== What you will do ==
a - From the exercise text, list each criticism that OUSA's submission makes of the current funding formula.
b - Answer these questions from the exercise text:
(i) On average, by what percentage per year per institution may universities increase tuition?
(ii) In which academic year is the tuition framework due to be reviewed?
(iii) What price range does the exercise text give for a brand new textbook?

== Exercise text ==
....
The funding formula determines how the provincial government distributes funding to individual universities.

Among other recommendations, OUSA’s submission criticizes the current formula for ignoring demographic shifts, failing to enhance differentiation and not reflecting true relative costs of education.

Speaking to the true cost of education, Semianiw believes that the province’s basic income units– which reflect the idea that the cost of educating different students in different programs varies– are out of date.

“A lot of the changes that we’ve seen in terms of how programs are getting funded isn’t so much reflective of the actual cost of the program,” said Semianiw.

“Institutions on an individual basis have found ways to transfer funds and make sure it’s working but from a provincial standpoint, that system needs to be re-evaluated.”

OUSA is also advocating for a higher proportion of the funding given to universities reserved for specific initiatives that enhance student life.

“I don’t want to throw any of the fine people who run universities under the bus, but it’s kind of no coincidence that the amount of money that’s spent on salaries and benefits is pretty much exactly the amount of money that the government doesn’t strictly set aside for other purposes,” said Madden.

“We want to add a little more accountability and transparency and limit the proportions that are unrestricted without being unreasonable.”

Madden noted that the current funding formula erroneously rewards enrolment growth, when in fact, the province has reached its peak enrolment rates and many universities are and will continue to be under-enrolled according to the principle.

Overall, like the province, OUSA wants to see a funding formula that is up to date with current demands and focuses on bettering the student experience.

The conversation on the province’s tuition framework, however, has not officially begun. The framework is due to be reviewed in the 2016-17 academic year, but Semianiw is attempting to lay the groundwork for the topic during his yearlong mandate.

“Universities are allowed to increase tuition three percent  on average [per year] per institution. Five percent for some programs. We want to see a fully funded freeze. We don’t want to see tuition keep increasing for students,” said Semianiw.

Madden says that the results of the funding formula consultation will have a direct impact on the tuition framework conversation.

“The funding formula is going to control the way funding flows. If it magically it gets more efficient, we can make an argument for lower tuition. If it constrains the amount of flexible money they have, then that’s going to impact their costs.”

Photo Credit: Spencer Nestico-Semianiw

By: Christine Chow

Whether it’s the continuous Facebook notifications, the Campus store queue that never seems to dwindle over the first week of September, or the throng of people glancing doggedly at their phones and then at each other outside of MUSC Starbucks, nothing says “new school year” quite like the painful business of buying textbooks, or the subsequent hassle of getting them off your hands.

Gone are the days of meaningless cost replacement values, where returning your badly battered textbook to the teacher at the end of the semester was all it took to pay your due. University is a whole different ball game, and when a brand new textbook can cost you anywhere from $50 to $200, you’re better off saving yourself some money and buying them used.
....
== Source information ==
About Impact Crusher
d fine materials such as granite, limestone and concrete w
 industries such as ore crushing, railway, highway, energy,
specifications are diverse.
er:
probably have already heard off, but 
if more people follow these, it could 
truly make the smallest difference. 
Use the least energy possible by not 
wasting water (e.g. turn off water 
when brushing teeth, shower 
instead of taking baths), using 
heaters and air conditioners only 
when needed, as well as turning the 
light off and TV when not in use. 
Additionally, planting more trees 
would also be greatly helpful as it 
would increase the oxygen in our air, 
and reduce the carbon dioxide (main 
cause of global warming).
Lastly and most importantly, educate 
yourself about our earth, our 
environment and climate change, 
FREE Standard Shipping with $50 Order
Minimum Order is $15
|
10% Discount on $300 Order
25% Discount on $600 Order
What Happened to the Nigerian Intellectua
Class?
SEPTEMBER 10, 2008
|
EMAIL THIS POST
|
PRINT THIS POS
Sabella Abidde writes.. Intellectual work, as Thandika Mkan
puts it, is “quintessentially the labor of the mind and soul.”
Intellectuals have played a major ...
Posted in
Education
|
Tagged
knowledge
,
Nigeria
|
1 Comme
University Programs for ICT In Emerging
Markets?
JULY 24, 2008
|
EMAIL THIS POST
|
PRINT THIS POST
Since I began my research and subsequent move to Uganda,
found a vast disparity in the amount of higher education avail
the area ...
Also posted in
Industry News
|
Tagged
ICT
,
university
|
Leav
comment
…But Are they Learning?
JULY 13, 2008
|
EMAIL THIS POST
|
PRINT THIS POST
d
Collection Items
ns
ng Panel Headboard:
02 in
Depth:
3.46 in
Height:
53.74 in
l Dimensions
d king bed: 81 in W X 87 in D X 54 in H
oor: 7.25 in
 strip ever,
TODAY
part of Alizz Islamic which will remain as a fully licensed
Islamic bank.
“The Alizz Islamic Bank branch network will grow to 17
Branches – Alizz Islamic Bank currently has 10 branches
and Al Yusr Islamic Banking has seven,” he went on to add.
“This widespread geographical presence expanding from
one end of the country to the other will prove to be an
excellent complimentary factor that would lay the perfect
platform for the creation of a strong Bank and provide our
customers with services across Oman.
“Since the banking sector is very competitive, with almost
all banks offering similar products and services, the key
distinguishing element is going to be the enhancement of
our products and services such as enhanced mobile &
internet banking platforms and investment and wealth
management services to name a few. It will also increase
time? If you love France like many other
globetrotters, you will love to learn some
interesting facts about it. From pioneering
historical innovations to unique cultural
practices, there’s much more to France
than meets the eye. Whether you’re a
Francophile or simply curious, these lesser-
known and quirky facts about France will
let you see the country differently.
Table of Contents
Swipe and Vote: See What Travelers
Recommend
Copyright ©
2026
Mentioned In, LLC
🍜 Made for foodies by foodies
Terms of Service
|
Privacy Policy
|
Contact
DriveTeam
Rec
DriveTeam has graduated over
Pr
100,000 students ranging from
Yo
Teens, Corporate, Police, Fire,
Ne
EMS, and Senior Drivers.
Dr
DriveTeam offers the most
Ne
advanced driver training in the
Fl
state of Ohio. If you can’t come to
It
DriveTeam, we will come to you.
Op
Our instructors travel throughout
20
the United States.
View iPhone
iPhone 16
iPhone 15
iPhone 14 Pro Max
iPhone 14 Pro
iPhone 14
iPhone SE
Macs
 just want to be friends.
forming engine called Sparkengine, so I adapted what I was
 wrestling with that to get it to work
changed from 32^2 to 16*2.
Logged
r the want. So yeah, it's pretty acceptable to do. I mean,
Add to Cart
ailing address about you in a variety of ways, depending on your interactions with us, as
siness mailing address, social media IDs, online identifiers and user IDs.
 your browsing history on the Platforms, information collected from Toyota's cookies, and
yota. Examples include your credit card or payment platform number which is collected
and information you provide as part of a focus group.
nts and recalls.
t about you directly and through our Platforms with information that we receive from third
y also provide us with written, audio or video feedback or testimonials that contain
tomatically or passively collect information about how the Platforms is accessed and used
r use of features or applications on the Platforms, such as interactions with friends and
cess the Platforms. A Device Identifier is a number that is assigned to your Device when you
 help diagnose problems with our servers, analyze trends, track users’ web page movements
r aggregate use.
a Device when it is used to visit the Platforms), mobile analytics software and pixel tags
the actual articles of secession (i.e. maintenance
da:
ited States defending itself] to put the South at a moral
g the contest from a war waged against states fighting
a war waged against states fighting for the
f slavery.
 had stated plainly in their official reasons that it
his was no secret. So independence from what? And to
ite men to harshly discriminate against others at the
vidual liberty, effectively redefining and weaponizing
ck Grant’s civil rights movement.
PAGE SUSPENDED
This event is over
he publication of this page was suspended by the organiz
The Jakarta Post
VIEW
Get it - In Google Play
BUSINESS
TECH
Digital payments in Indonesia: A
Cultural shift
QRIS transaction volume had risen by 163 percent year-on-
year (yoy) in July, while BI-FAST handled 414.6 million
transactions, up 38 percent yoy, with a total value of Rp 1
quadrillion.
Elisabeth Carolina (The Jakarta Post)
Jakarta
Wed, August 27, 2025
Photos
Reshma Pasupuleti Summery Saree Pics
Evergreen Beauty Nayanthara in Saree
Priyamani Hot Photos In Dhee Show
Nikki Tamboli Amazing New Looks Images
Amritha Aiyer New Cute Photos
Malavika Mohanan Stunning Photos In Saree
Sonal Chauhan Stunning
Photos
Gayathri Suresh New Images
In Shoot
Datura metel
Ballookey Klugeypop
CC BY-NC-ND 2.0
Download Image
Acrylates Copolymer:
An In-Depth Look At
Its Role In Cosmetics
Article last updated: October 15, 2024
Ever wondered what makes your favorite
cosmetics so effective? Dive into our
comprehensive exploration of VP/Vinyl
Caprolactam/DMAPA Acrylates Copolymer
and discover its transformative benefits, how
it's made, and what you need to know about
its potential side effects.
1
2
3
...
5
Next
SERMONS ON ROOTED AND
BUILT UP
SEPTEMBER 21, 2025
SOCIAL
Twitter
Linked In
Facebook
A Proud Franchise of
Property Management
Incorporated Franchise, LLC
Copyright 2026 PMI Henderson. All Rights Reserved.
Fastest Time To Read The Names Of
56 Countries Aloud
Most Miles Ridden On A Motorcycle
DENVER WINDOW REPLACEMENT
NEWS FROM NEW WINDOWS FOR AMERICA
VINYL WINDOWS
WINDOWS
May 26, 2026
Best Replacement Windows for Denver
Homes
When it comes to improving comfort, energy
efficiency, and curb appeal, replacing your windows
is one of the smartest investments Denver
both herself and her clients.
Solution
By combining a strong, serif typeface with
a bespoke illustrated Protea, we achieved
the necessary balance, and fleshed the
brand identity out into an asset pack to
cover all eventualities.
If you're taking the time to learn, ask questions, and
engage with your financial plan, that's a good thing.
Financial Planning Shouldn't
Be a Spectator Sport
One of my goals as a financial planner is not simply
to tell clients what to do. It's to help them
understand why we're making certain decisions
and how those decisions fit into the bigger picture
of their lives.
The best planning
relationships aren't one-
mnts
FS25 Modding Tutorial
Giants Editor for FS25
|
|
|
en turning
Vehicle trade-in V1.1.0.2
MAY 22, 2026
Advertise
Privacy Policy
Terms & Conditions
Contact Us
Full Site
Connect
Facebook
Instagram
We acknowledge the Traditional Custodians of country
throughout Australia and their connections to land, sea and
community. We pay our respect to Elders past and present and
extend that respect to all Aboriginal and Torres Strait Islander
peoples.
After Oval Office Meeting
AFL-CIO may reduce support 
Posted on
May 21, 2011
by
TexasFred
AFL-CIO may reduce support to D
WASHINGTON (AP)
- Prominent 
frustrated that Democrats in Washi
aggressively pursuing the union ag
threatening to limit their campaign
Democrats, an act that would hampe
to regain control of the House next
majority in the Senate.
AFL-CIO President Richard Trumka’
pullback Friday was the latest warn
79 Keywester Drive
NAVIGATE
....
== Task solutions ==
a -
- Ignoring demographic shifts
- Failing to enhance differentiation
- Not reflecting true relative costs of education

b -
(i) Three percent
(ii) 2016-17
(iii) Anywhere from $50 to $200